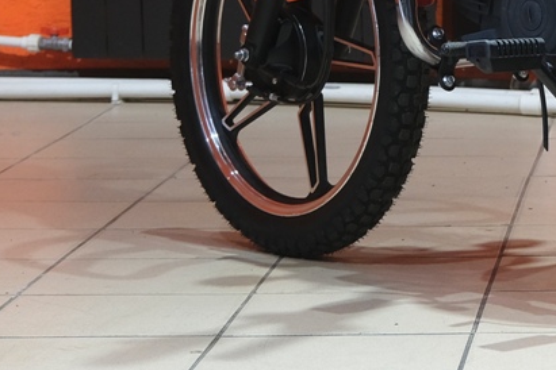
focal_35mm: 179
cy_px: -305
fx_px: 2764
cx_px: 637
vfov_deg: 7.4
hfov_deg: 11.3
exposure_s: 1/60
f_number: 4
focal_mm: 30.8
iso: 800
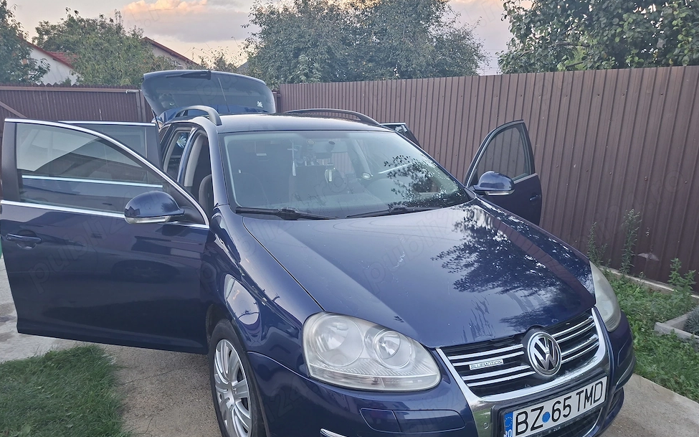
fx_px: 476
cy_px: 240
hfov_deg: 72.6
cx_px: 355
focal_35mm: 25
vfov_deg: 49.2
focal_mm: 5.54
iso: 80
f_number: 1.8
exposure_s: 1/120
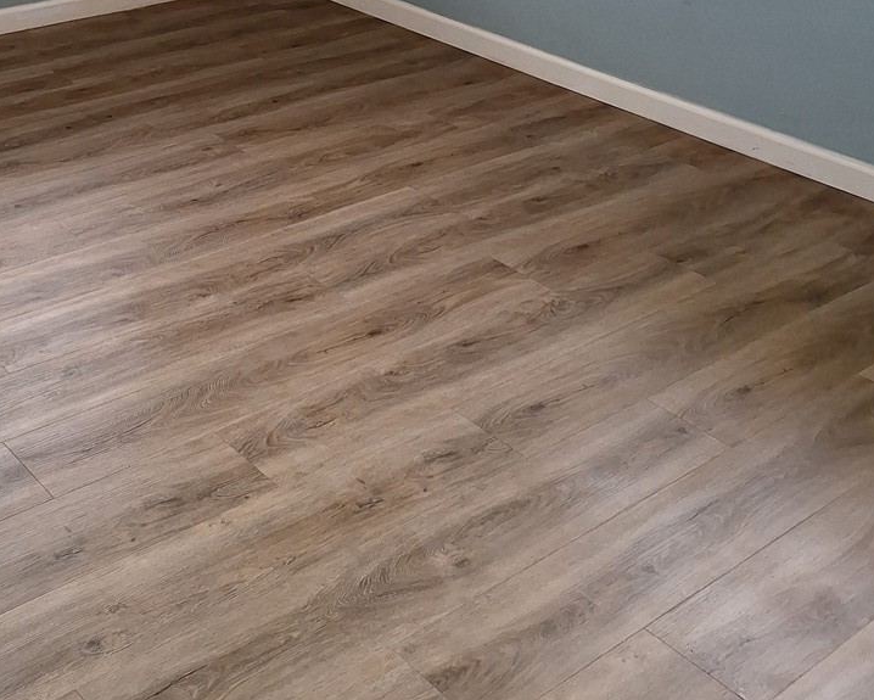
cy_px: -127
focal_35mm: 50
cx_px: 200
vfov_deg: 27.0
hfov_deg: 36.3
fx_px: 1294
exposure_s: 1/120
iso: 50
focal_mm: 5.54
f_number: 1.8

-------------------------

Reproduce each entry verbatim, excluding any embedded images.

## Task answer
focal_35mm: 179
cy_px: -305
fx_px: 2764
cx_px: 637
vfov_deg: 7.4
hfov_deg: 11.3
exposure_s: 1/60
f_number: 4
focal_mm: 30.8
iso: 800
fx_px: 476
cy_px: 240
hfov_deg: 72.6
cx_px: 355
focal_35mm: 25
vfov_deg: 49.2
focal_mm: 5.54
iso: 80
f_number: 1.8
exposure_s: 1/120
cy_px: -127
focal_35mm: 50
cx_px: 200
vfov_deg: 27.0
hfov_deg: 36.3
fx_px: 1294
exposure_s: 1/120
iso: 50
focal_mm: 5.54
f_number: 1.8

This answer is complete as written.